Sunayana wandered into journalism by accident. Reported for Newstrack and loved it. Later made documentaries and worked on short films. Gave birth to two kids and is raising them. Consulted for children’s TV channel POGO for 5 years. Had too much of kids screaming, yelling and fighting in life so decided to move into a quieter, more mature zone – TV News critique. Don’t snigger.
The Posterity Drive
Pranab-da seriously miscalculated the day he made an announcement that the government’s ‘austerity drive’ would be unpopular, coming as it was barely four days before the death anniversary of Rajiv Gandhi. Seems that the drive was so unpopular that the government saw it fit to ignore it completely! Buoyed by the recent spread of Jayalalithaa’s achievements on the front pages of every national daily, the Congress decided that it couldn’t possibly afford to let the nation forget Rajiv. So instead of splashing Rajiv Gandhi’s visage on the front page of every newspaper, the government instead inserted a series of full, half, and quarter-page ads inside every newspaper worth its salt. Subtle. Like no would notice. Based on newslaundry’s calculations (and we’ve limited our assessment to seven Delhi English language newspapers and one Hindi mainline), the Rajiv Gandhi ads in Delhi appearing in The Hindustan Times, The Times of India, The Indian Express, The Hindu, The Statesman, Business Standard, Mint, Hindustan - totaled approximately 8 crore in advertising expenditure.
According to newslaundry’s calculations of ad rates across all the major newspapers, the following is the ad-spend for today’s ads. This is not the entire list of publications in Delhi in which the ads have appeared. If 8 crores is for just eight papers in Delhi, you can calculate for yourself what the expenditure nationwide is.
This computation is limited to seven Delhi English language newspapers and one Hindi mainline and does not include all the newspapers in which the ads have been printed.

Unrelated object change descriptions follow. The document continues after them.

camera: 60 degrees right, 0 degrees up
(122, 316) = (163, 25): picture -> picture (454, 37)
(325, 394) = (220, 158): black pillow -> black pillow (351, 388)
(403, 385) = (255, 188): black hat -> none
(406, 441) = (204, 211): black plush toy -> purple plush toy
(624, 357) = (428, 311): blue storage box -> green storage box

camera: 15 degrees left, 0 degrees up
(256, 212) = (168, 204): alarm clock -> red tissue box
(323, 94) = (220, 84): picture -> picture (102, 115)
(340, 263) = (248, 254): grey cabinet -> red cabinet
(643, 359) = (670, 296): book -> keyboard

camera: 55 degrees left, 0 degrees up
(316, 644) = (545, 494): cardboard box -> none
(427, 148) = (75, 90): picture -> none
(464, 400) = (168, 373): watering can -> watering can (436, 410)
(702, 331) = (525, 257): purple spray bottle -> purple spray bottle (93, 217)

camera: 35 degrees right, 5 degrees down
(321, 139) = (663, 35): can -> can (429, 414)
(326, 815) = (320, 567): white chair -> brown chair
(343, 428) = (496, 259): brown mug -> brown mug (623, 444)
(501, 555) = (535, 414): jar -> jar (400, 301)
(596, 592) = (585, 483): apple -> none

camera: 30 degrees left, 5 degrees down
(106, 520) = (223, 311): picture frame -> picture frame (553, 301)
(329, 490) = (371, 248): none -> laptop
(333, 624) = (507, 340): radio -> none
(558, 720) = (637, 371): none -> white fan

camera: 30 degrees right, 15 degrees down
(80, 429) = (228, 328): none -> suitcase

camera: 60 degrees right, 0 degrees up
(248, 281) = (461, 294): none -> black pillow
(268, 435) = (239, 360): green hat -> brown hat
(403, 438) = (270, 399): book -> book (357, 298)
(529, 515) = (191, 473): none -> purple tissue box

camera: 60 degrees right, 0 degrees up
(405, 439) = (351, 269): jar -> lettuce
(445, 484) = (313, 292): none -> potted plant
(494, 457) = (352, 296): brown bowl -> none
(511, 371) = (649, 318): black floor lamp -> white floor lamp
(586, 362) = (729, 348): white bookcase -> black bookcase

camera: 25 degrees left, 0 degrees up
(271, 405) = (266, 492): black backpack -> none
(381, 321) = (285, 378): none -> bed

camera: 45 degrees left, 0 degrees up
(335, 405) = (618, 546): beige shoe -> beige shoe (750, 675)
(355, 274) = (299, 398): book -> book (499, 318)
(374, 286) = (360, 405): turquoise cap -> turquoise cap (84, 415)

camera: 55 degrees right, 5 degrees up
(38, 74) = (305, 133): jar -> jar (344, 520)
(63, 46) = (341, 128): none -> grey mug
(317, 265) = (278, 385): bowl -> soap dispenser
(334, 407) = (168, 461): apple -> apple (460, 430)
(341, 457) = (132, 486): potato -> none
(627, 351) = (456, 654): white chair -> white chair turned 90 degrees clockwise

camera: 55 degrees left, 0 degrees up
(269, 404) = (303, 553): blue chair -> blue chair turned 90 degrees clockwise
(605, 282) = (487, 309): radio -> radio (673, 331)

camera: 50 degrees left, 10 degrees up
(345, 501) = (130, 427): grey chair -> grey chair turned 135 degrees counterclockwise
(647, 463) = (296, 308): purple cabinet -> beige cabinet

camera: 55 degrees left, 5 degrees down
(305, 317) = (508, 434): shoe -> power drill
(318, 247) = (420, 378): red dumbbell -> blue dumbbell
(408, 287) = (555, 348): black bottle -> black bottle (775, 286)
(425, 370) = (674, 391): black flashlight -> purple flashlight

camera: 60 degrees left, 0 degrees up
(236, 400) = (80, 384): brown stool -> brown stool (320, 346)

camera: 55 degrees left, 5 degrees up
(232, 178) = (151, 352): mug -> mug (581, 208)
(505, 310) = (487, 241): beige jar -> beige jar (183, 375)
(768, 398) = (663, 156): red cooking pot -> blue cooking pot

What is surely a sad commentary on the Indian media, till this article went for publishing, barring a couple of remarks on twitter from a few foreign journalists there was no media outrage. Contrast this to the instant slamming the Jayalalithaas and Mayawatis get for their wasteful expenditure on similar ad spreads. This silence is despite Rajiv Gandhi’s ads being greater in number than those of Jayalalitha’s, who spent a total of Rs 25 core nationwide.
Why the selective criticism? Is everyone so petrified of the Gandhis that the same argument used barely a week ago to lampoon another politician’s wasteful expenditure on ads can’t be used to criticise them? Have Baba’s dimples and Madam’s sarees charmed all editors to not be outraged? We are waiting and watching.